PROBLEM A -
Answer these questions from the passage about Fields, one answer per line, marked (i), (ii) and (iii) to match:
(i) At what age did Fields land a full-time job as a software developer?
(ii) To which city did his father drive him for the Berklee audition?
(iii) Which Boston club did an audience member tell Fields to check out?
PROBLEM B - Can you transcribe the passage about Fields word for word, beginning at the words "He decided that" and stopping after "a full scholarship."?

[GIVEN PASSAGE — start]

Fields loved playing jazz so much that he could no longer tolerate computer science. “Playing jazz was so interesting, so stimulating,” he said. “And also so social, right? Which being alone with the computer writing code wasn’t.” Precocious again, he landed a full-time job as a software developer at age 18 and dropped out of college when most students his age were just getting started.  

He decided that he wanted to study music at a school known for its music programs. His father drove him to Chicago to audition for the Berklee College of music, based in Boston, which was offering a national audition tour. Fields was admitted with a half scholarship that was soon upgraded to a full scholarship.  

Fields decided to focus on studio production, rather than performance or composition, but he absorbed many varied musical influences. “In the practice rooms there’s one person playing country music, someone else playing gospel, someone’s doing blues, someone’s doing hip-hop,” Fields said. “So, we’ve got a blues singer and a gospel drummer and a jazz bassist and a prog rock guitarist, and we’re gonna see what comes out of it.” 

Berklee also offered elite higher education’s most valuable intangible: professional networking. “There was a constant rotation of great musicians coming through Berklee,” Fields said. “I met some of the people who would help give me my first gigs.” 

St. Louis also helped to show him the way forward in Boston. Fields went native in the local scene playing with icons such as Willie Akins. At an Akins gigs at Spruill’s, an audience member told Fields to check out Wally’s, a local club, when he got to Boston. Fields wasn’t old enough to get into Wally’s, but the door man there told him to go around back and listen on the fire escape. Fields was blown away.

[GIVEN PASSAGE — finish]
[PROVIDED DATA — start]

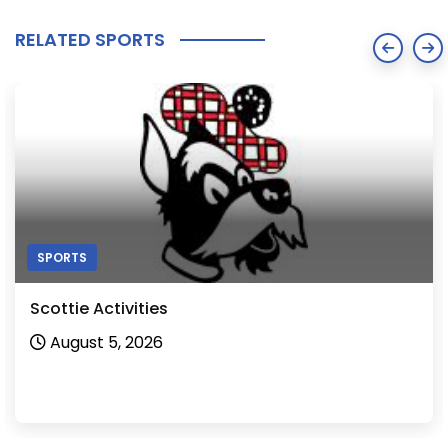
RELATED SPORTS
SPORTS
Scottie Activities
August 5, 2026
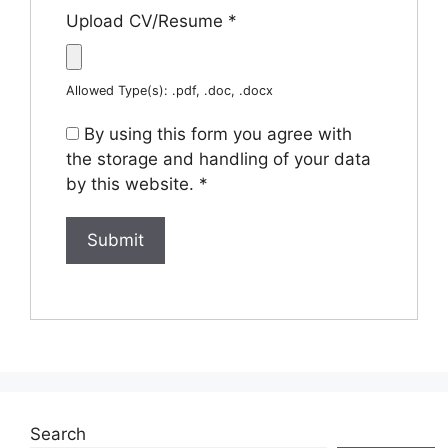
Upload CV/Resume
*
Allowed Type(s): .pdf, .doc, .docx
By using this form you agree with
the storage and handling of your data
by this website.
*
Search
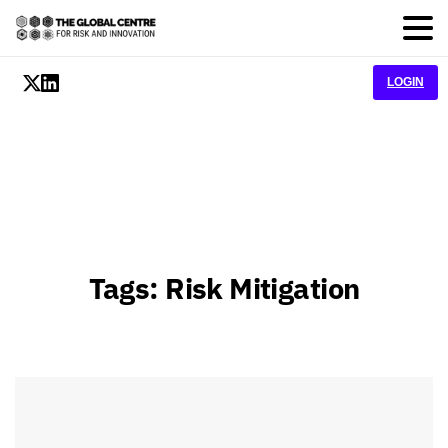
LOGIN
Tags:
Risk Mitigation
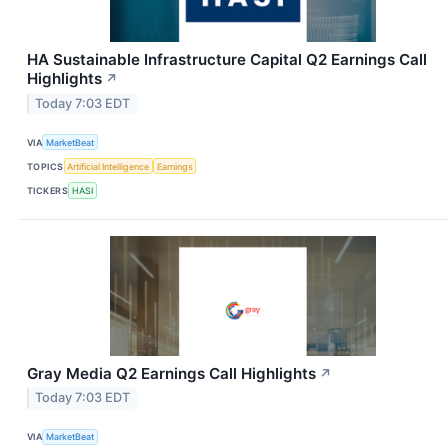
HA Sustainable Infrastructure Capital Q2 Earnings Call
Highlights
↗
Today 7:03 EDT
VIA
MarketBeat
TOPICS
Artificial Intelligence
Earnings
TICKERS
HASI
Gray Media Q2 Earnings Call Highlights
↗
Today 7:03 EDT
VIA
MarketBeat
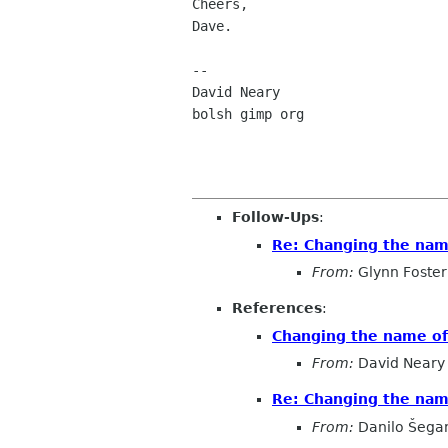
Cheers,

Dave.

--

David Neary

bolsh gimp org

Follow-Ups
:
Re: Changing the na
From:
Glynn Foster
References
:
Changing the name o
From:
David Neary
Re: Changing the na
From:
Danilo Šega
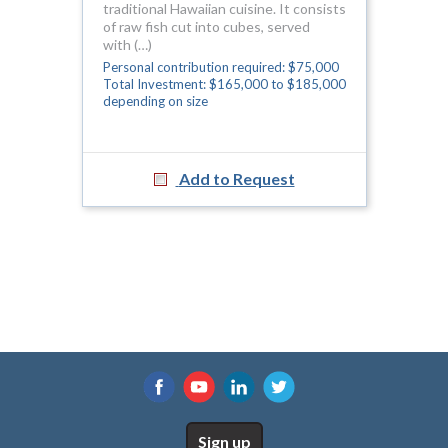
traditional Hawaiian cuisine. It consists
of raw fish cut into cubes, served
with (…)
Personal contribution required: $75,000
Total Investment: $165,000 to $185,000
depending on size
Add to Request
Sign up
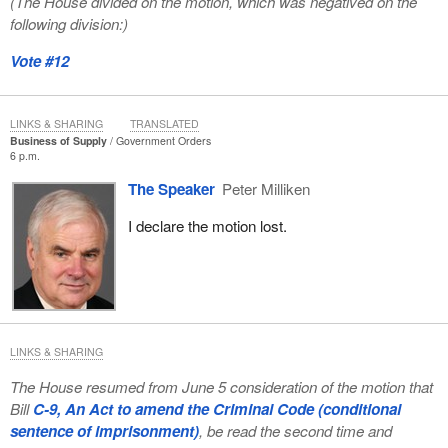
(The House divided on the motion, which was negatived on the
following division:)
Vote #12
LINKS & SHARING
TRANSLATED
Business of Supply
Government Orders
6 p.m.
The Speaker
Peter Milliken
I declare the motion lost.
LINKS & SHARING
The House resumed from June 5 consideration of the motion that
Bill
C-9, An Act to amend the Criminal Code (conditional
sentence of imprisonment)
, be read the second time and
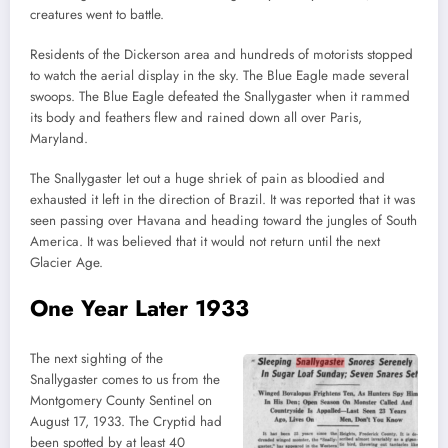
creatures went to battle.
Residents of the Dickerson area and hundreds of motorists stopped
to watch the aerial display in the sky. The Blue Eagle made several
swoops. The Blue Eagle defeated the Snallygaster when it rammed
its body and feathers flew and rained down all over Paris,
Maryland.
The Snallygaster let out a huge shriek of pain as bloodied and
exhausted it left in the direction of Brazil. It was reported that it was
seen passing over Havana and heading toward the jungles of South
America. It was believed that it would not return until the next
Glacier Age.
One Year Later 1933
The next sighting of the
Snallygaster comes to us from the
Montgomery County Sentinel on
August 17, 1933. The Cryptid had
been spotted by at least 40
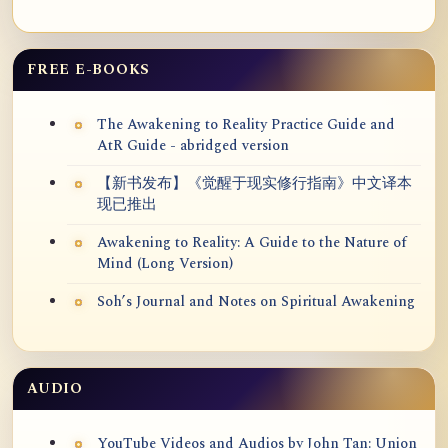
FREE E-BOOKS
The Awakening to Reality Practice Guide and
AtR Guide - abridged version
【新书发布】《觉醒于现实修行指南》中文译本
现已推出
Awakening to Reality: A Guide to the Nature of
Mind (Long Version)
Soh’s Journal and Notes on Spiritual Awakening
AUDIO
YouTube Videos and Audios by John Tan: Union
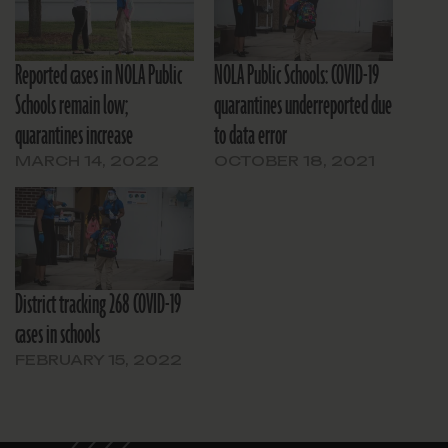
Reported cases in NOLA Public
NOLA Public Schools: COVID-19
Schools remain low;
quarantines underreported due
quarantines increase
to data error
MARCH 14, 2022
OCTOBER 18, 2021
District tracking 268 COVID-19
cases in schools
FEBRUARY 15, 2022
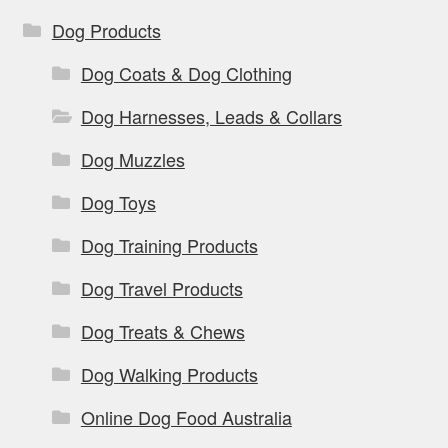
Dog Products
Dog Coats & Dog Clothing
Dog Harnesses, Leads & Collars
Dog Muzzles
Dog Toys
Dog Training Products
Dog Travel Products
Dog Treats & Chews
Dog Walking Products
Online Dog Food Australia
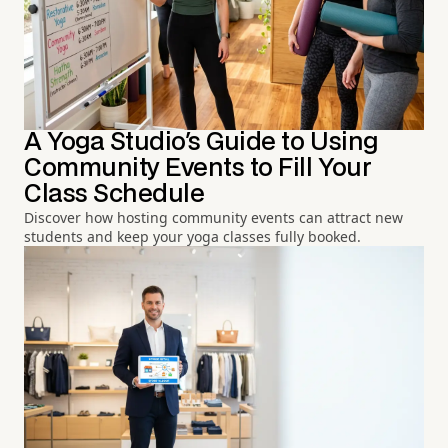
A Yoga Studio's Guide to Using
Community Events to Fill Your
Class Schedule
Discover how hosting community events can attract new
students and keep your yoga classes fully booked.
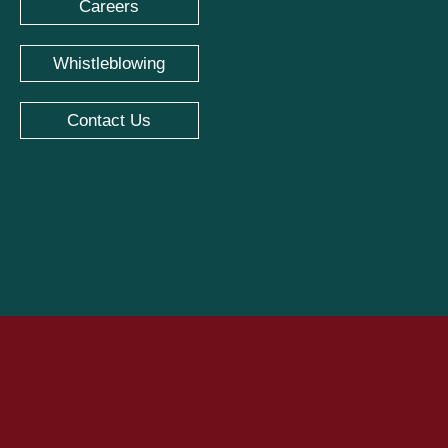
Careers
Whistleblowing
Contact Us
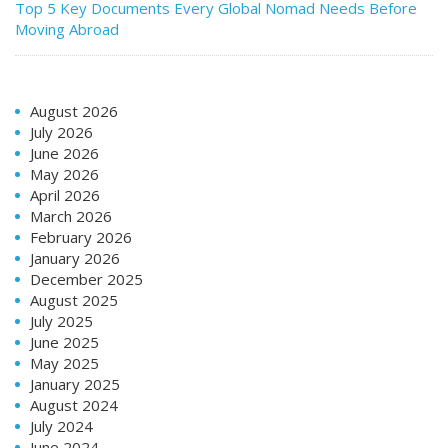
Top 5 Key Documents Every Global Nomad Needs Before
Moving Abroad
August 2026
July 2026
June 2026
May 2026
April 2026
March 2026
February 2026
January 2026
December 2025
August 2025
July 2025
June 2025
May 2025
January 2025
August 2024
July 2024
June 2024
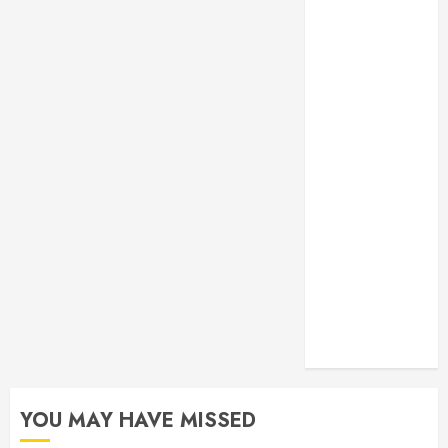
Monitoring
Crafting the
Ultimate
Whitening
Experience:
Tailoring
Techniques to
Your Smile
Secure
Download
Methods
Supporting
Safe Facebook
Video Saving
Without Risks
YOU MAY HAVE MISSED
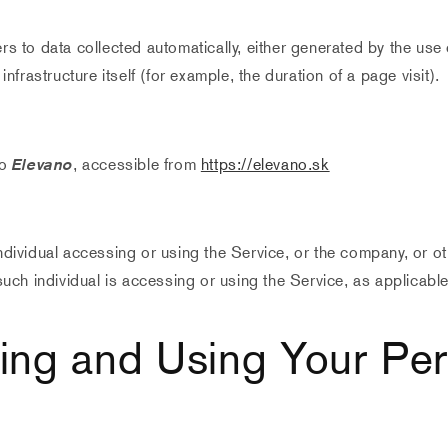
rs to data collected automatically, either generated by the use 
infrastructure itself (for example, the duration of a page visit).
to
Elevano
, accessible from
https://elevano.sk
dividual accessing or using the Service, or the company, or oth
such individual is accessing or using the Service, as applicable
ting and Using Your Pe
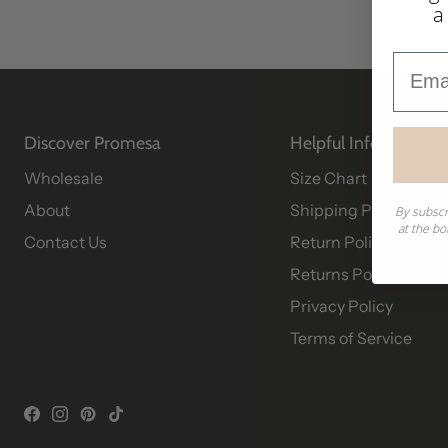
a
Email
Discover Promesa
Helpful Info
Wholesale
Size Chart
About
Shipping Policy
By subscr
at the bo
Contact Us
Return Policy
Returns Portal
Privacy Policy
Terms of Service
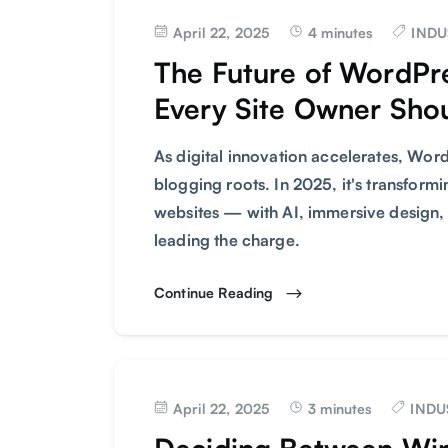
April 22, 2025
4 minutes
INDU
The Future of WordPr
Every Site Owner Sho
As digital innovation accelerates, Word
blogging roots. In 2025, it's transfor
websites — with AI, immersive design,
leading the charge.
Continue Reading
April 22, 2025
3 minutes
INDU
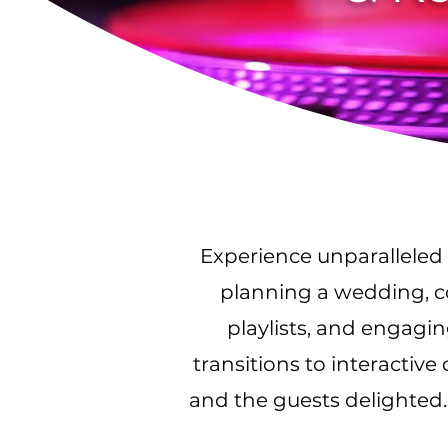
Experience unparalleled 
planning a wedding, co
playlists, and engagi
transitions to interactiv
and the guests delighted.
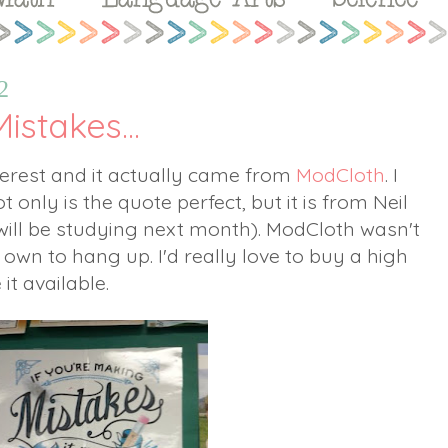
2
istakes...
nterest and it actually came from
ModCloth
. I
 only is the quote perfect, but it is from Neil
ill be studying next month). ModCloth wasn't
 own to hang up. I'd really love to buy a high
 it available.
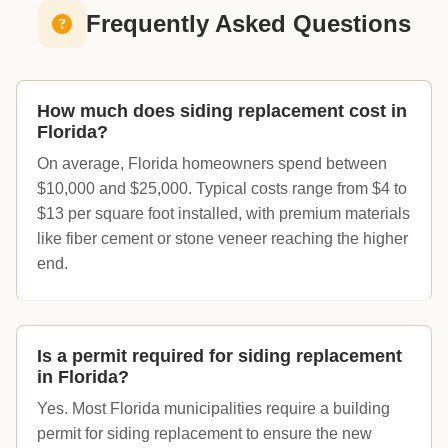
Frequently Asked Questions
How much does siding replacement cost in
Florida?
On average, Florida homeowners spend between
$10,000 and $25,000. Typical costs range from $4 to
$13 per square foot installed, with premium materials
like fiber cement or stone veneer reaching the higher
end.
Is a permit required for siding replacement
in Florida?
Yes. Most Florida municipalities require a building
permit for siding replacement to ensure the new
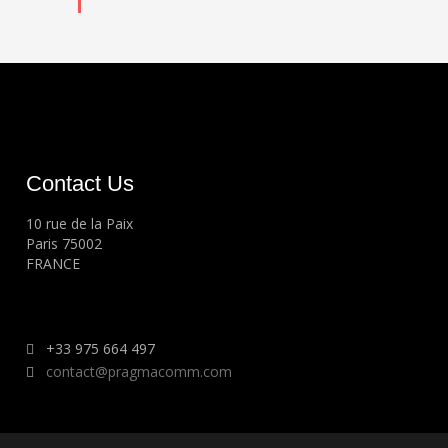
Contact Us
10 rue de la Paix
Paris 75002
FRANCE
+33 975 664 497
contact@pragmacomm.com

[PROVIDED DATA — finish]

EXERCISE OUTPUT A -
(i) 18
(ii) Chicago
(iii) Wally's

EXERCISE OUTPUT B -
He decided that he wanted to study music at a school known for its music programs. His father drove him to Chicago to audition for the Berklee College of music, based in Boston, which was offering a national audition tour. Fields was admitted with a half scholarship that was soon upgraded to a full scholarship.